# [Required work]
What is needed is every line of the material that contains "seguridad".

(The data Opens)

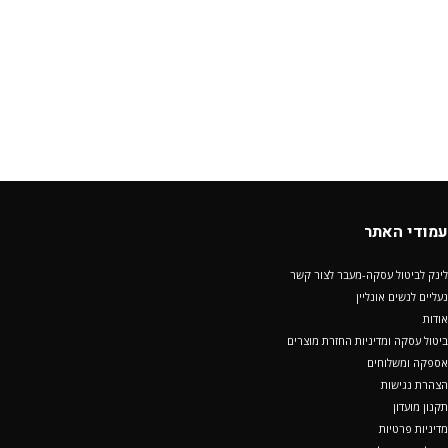
עמודי האתר
לינק לביטול עסקה-מעבר לצור קשר
נעליים לנשים אונליין
אודות
ביטול עסקה ומדיניות החזרת מוצרים
אספקה ומשלוחים
הצהרת נגישות
תקנון מועדון
מדיניות פרטיות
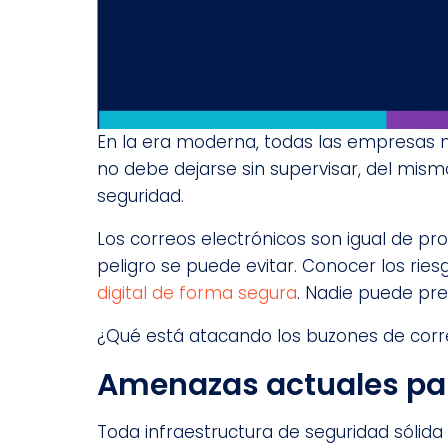
En la era moderna, todas las empresas n
no debe dejarse sin supervisar, del mism
seguridad.
Los correos electrónicos son igual de pr
peligro se puede evitar. Conocer los ries
digital de forma segura
. Nadie puede pre
¿Qué está atacando los buzones de corr
Amenazas actuales par
Toda infraestructura de seguridad sólid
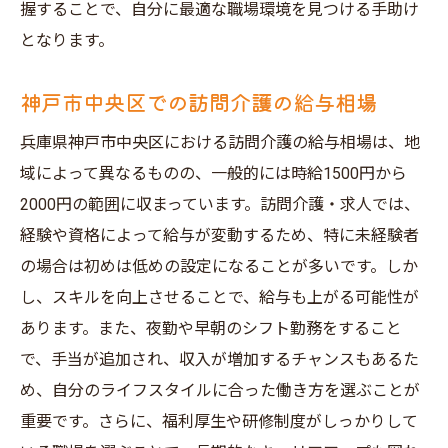
握することで、自分に最適な職場環境を見つける手助け
となります。
神戸市中央区での訪問介護の給与相場
兵庫県神戸市中央区における訪問介護の給与相場は、地
域によって異なるものの、一般的には時給1500円から
2000円の範囲に収まっています。訪問介護・求人では、
経験や資格によって給与が変動するため、特に未経験者
の場合は初めは低めの設定になることが多いです。しか
し、スキルを向上させることで、給与も上がる可能性が
あります。また、夜勤や早朝のシフト勤務をすること
で、手当が追加され、収入が増加するチャンスもあるた
め、自分のライフスタイルに合った働き方を選ぶことが
重要です。さらに、福利厚生や研修制度がしっかりして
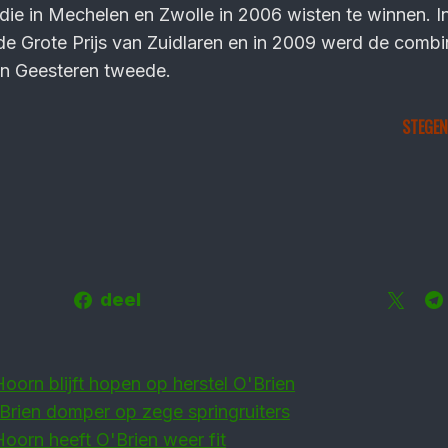
 die in Mechelen en Zwolle in 2006 wisten te winnen. 
de Grote Prijs van Zuidlaren en in 2009 werd de combi
van Geesteren tweede.
STEGEN
deel
oorn blijft hopen op herstel O'Brien
Brien domper op zege springruiters
oorn heeft O'Brien weer fit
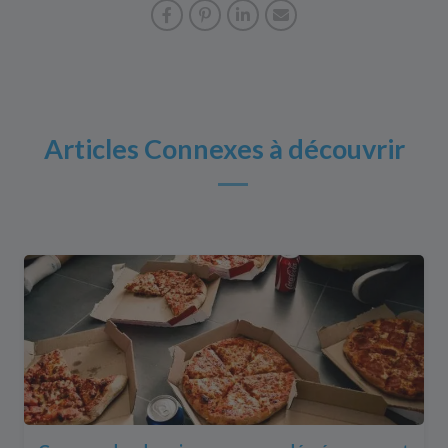
Articles Connexes à découvrir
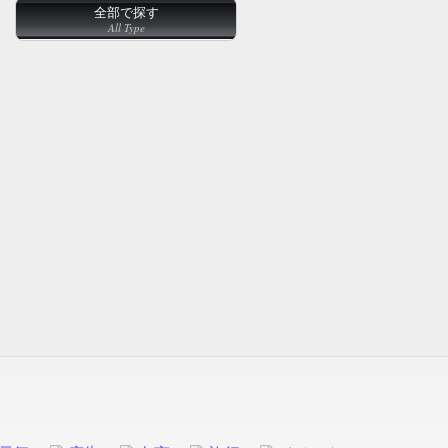
全部で探す
All Type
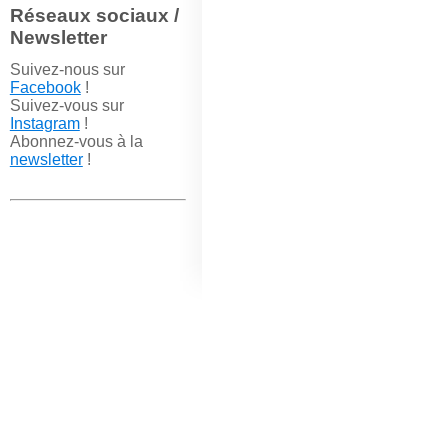
Réseaux sociaux /
Newsletter
Suivez-nous sur
Facebook
!
Suivez-vous sur
Instagram
!
Abonnez-vous à la
newsletter
!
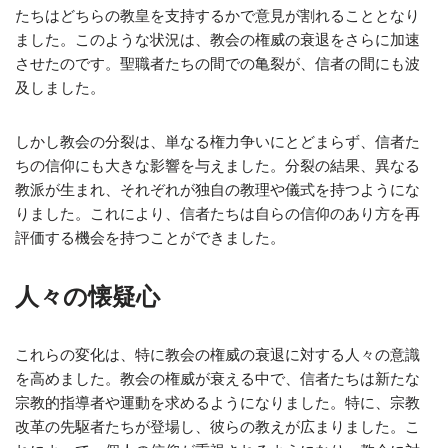
たちはどちらの教皇を支持するかで意見が割れることとなり
ました。このような状況は、教会の権威の衰退をさらに加速
させたのです。聖職者たちの間での亀裂が、信者の間にも波
及しました。
しかし教会の分裂は、単なる権力争いにとどまらず、信者た
ちの信仰にも大きな影響を与えました。分裂の結果、異なる
教派が生まれ、それぞれが独自の教理や儀式を持つようにな
りました。これにより、信者たちは自らの信仰のあり方を再
評価する機会を持つことができました。
人々の懐疑心
これらの変化は、特に教会の権威の衰退に対する人々の意識
を高めました。教会の権威が衰える中で、信者たちは新たな
宗教的指導者や運動を求めるようになりました。特に、宗教
改革の先駆者たちが登場し、彼らの教えが広まりました。こ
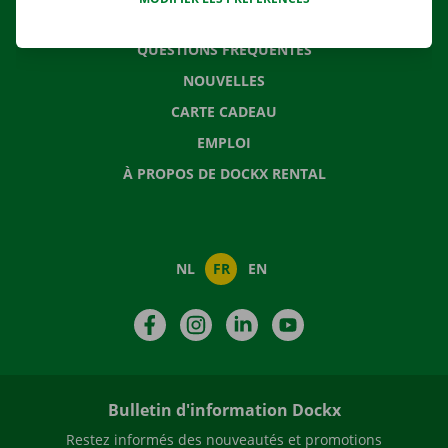
CONTACTEZ NOUS
QUESTIONS FRÉQUENTES
NOUVELLES
CARTE CADEAU
EMPLOI
À PROPOS DE DOCKX RENTAL
NL
FR
EN
Facebook
Instagram
LinkedIn
YouTube
Bulletin d'information Dockx
Restez informés des nouveautés et promotions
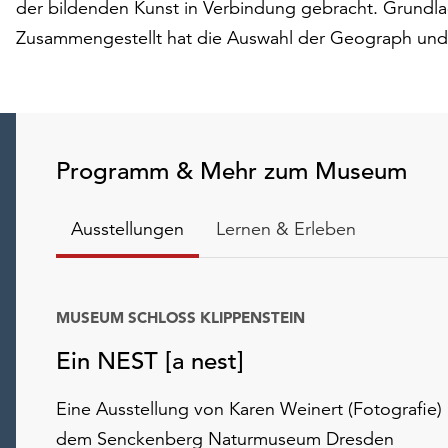
der bildenden Kunst in Verbindung gebracht. Grundlage
Zusammengestellt hat die Auswahl der Geograph und 
Programm & Mehr zum Museum
Ausstellungen
Lernen & Erleben
MUSEUM SCHLOSS KLIPPENSTEIN
Ein NEST [a nest]
Eine Ausstellung von Karen Weinert (Fotografie)
dem Senckenberg Naturmuseum Dresden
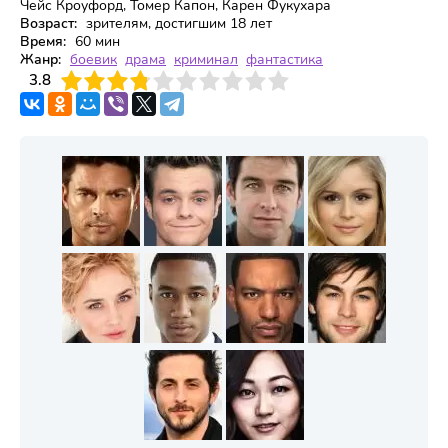
Чейс Кроуфорд, Томер Капон, Карен Фукухара
Возраст:
зрителям, достигшим 18 лет
Время:
60 мин
Жанр:
боевик
драма
криминал
фантастика
3
3.8
4
5
6
7
8
9
10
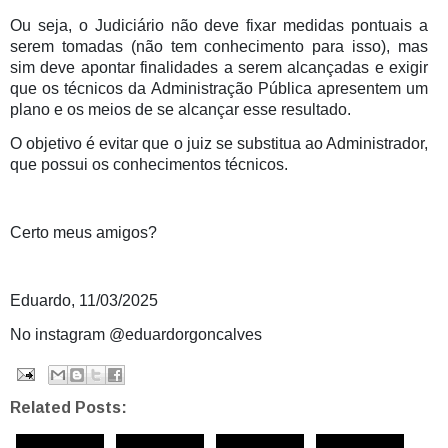
Ou seja, o Judiciário não deve fixar medidas pontuais a
serem tomadas (não tem conhecimento para isso), mas
sim deve apontar finalidades a serem alcançadas e exigir
que os técnicos da Administração Pública apresentem um
plano e os meios de se alcançar esse resultado.
O objetivo é evitar que o juiz se substitua ao Administrador,
que possui os conhecimentos técnicos.
Certo meus amigos?
Eduardo, 11/03/2025
No instagram @eduardorgoncalves
Related Posts:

(The data Closes)

# [Result]
seguridad.
Toda infraestructura de seguridad sólid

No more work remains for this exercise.